EXERCISE BRIEF ->
Return the lines of all the entries below unchanged, but leave the pictures out of your answer.

SUPPLIED MATERIAL ->
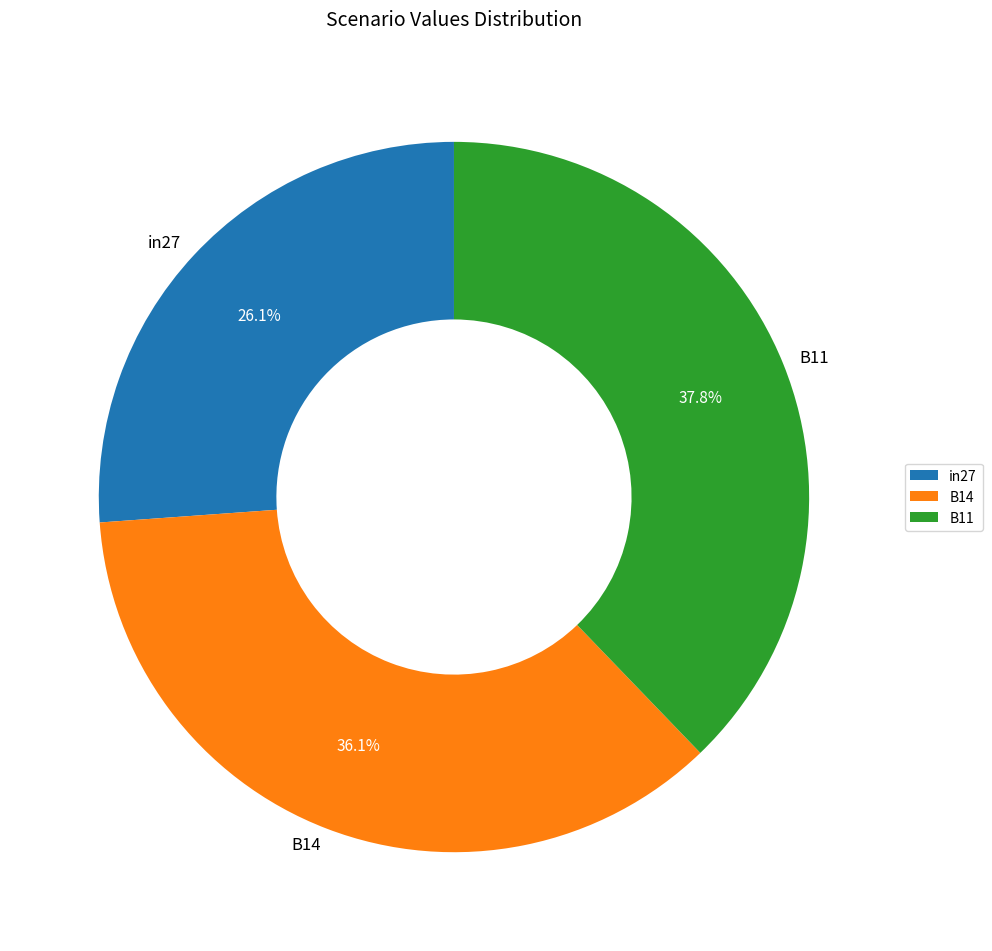

Does any single category account for the majority?

No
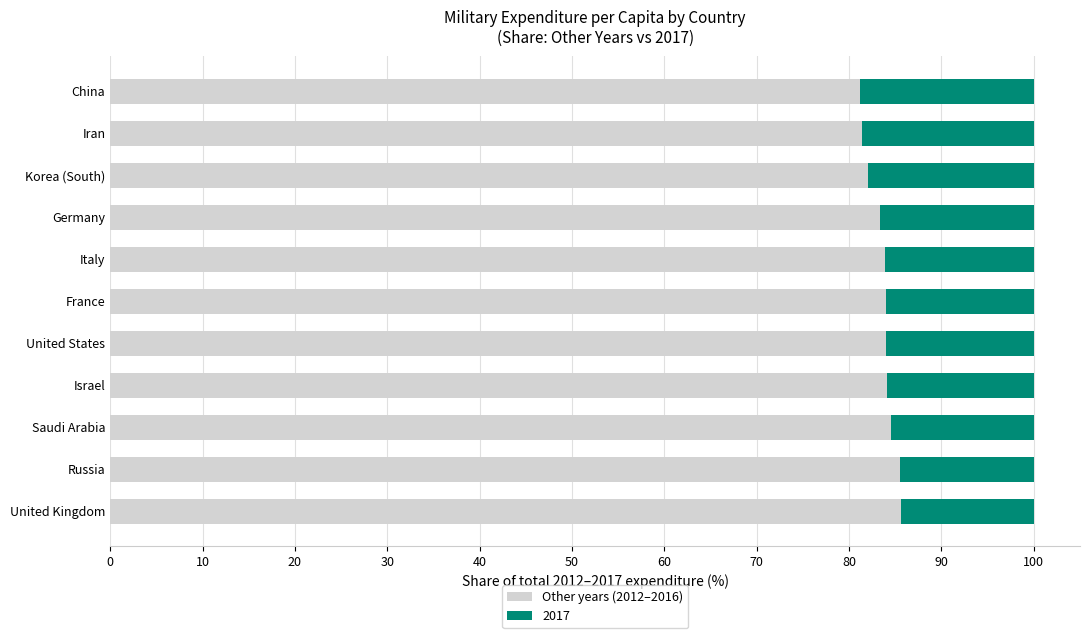

What is the sum of the Other years (2012–2016) values at Korea (South) and United Kingdom?

167.7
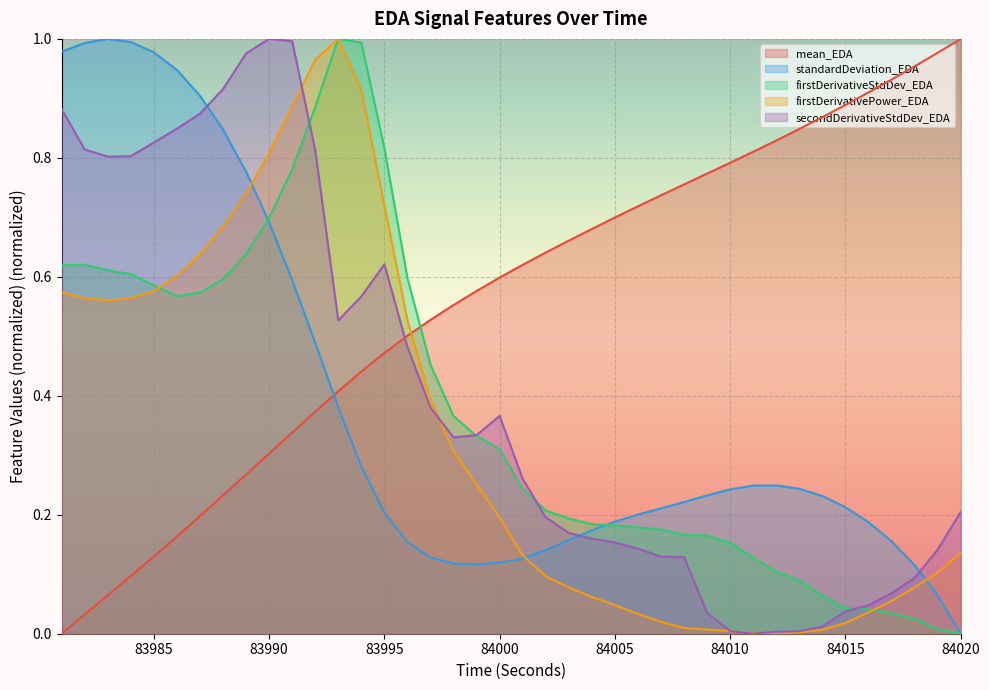

List the series in order of their peak value, lowest first.

mean_EDA, standardDeviation_EDA, firstDerivativeStdDev_EDA, firstDerivativePower_EDA, secondDerivativeStdDev_EDA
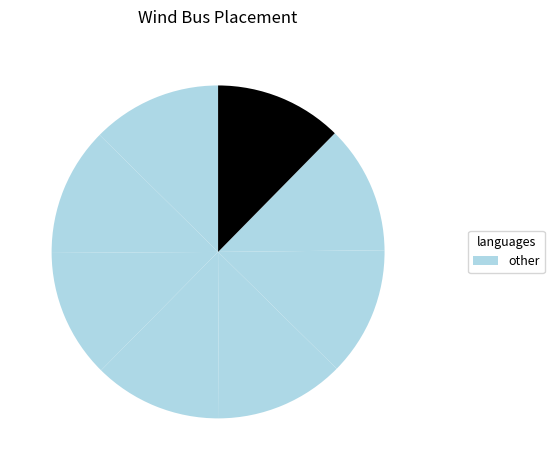

Count the number of slices in the pie.

8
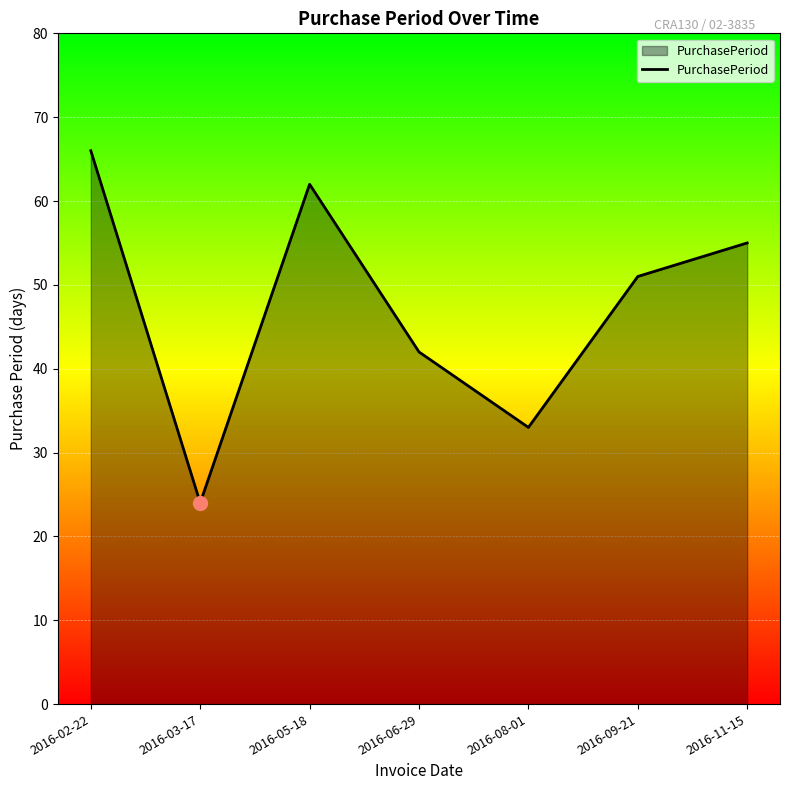

How many lines are shown in the chart?

1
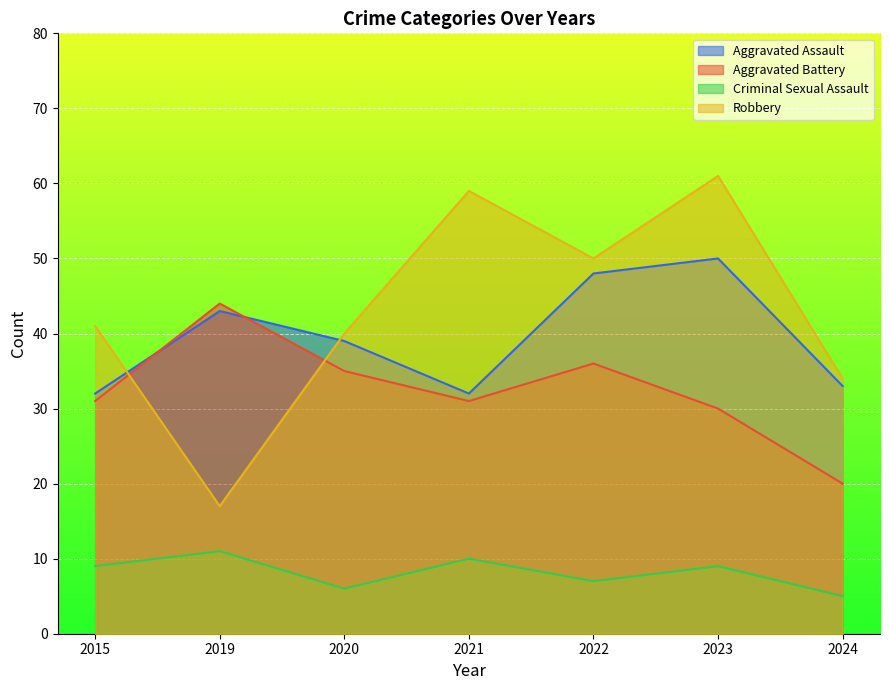

How many data points in Aggravated Assault are above 39?

3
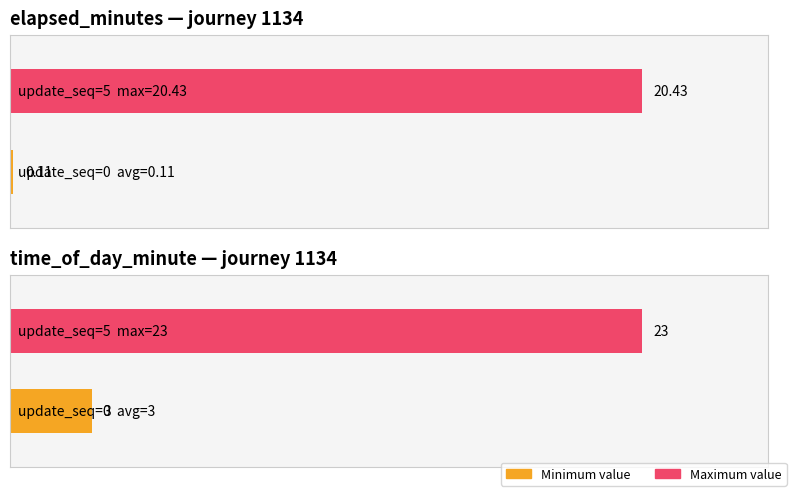

Which series has the largest total across all categories?

time_of_day_minute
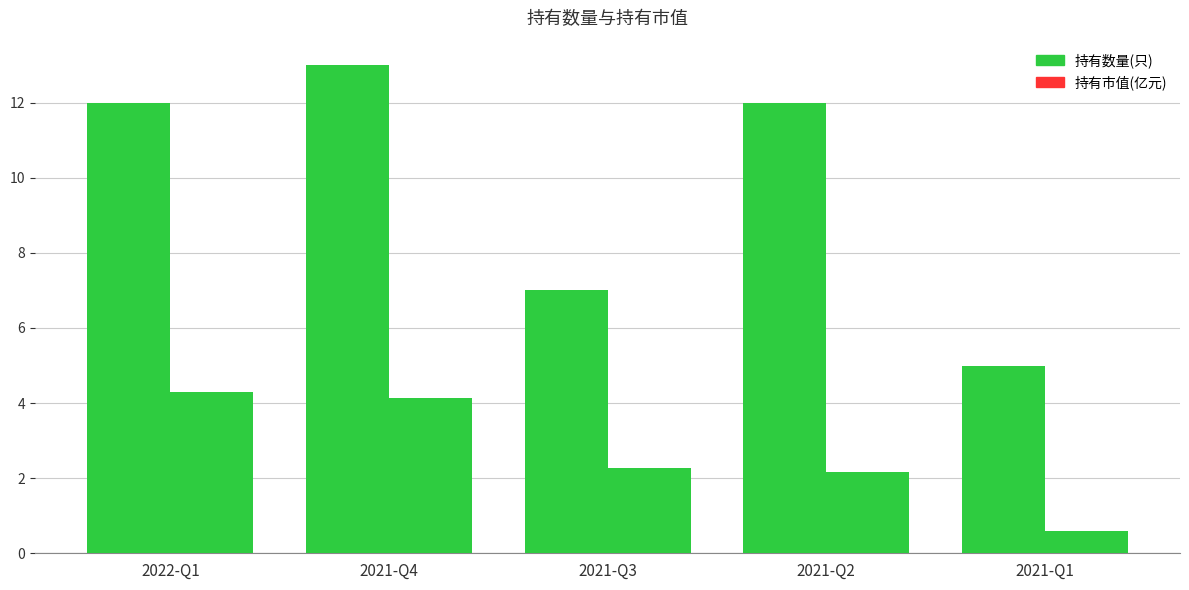

How many bars are there in each group?

2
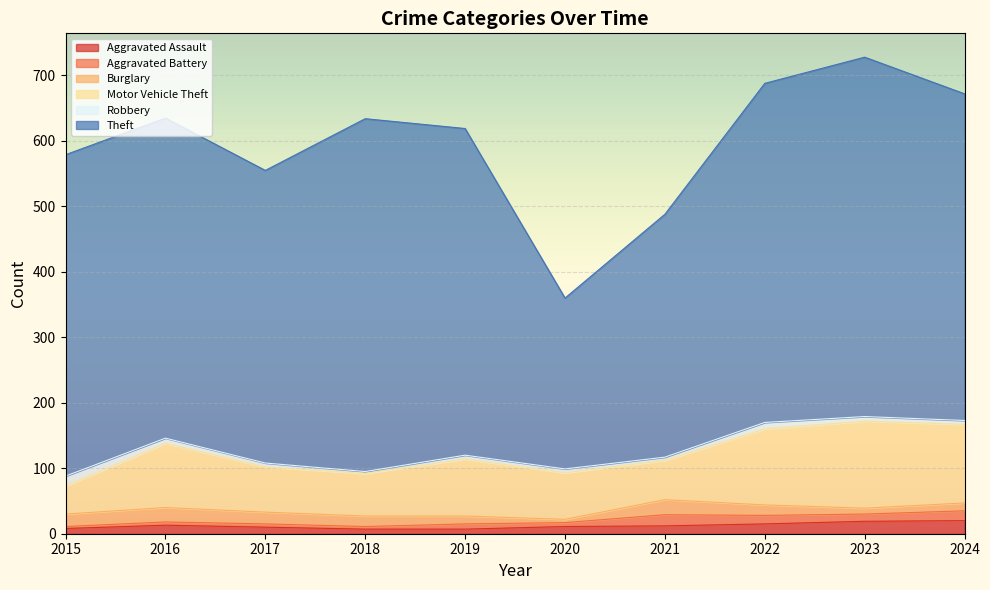

Does the chart display data point markers on the line(s)?

No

COMPLETED EXERCISE ->
Does any single category account for the majority?

No

What is the sum of the Other years (2012–2016) values at Korea (South) and United Kingdom?

167.7

List the series in order of their peak value, lowest first.

mean_EDA, standardDeviation_EDA, firstDerivativeStdDev_EDA, firstDerivativePower_EDA, secondDerivativeStdDev_EDA

Count the number of slices in the pie.

8

How many lines are shown in the chart?

1

How many data points in Aggravated Assault are above 39?

3

Which series has the largest total across all categories?

time_of_day_minute

How many bars are there in each group?

2

Does the chart display data point markers on the line(s)?

No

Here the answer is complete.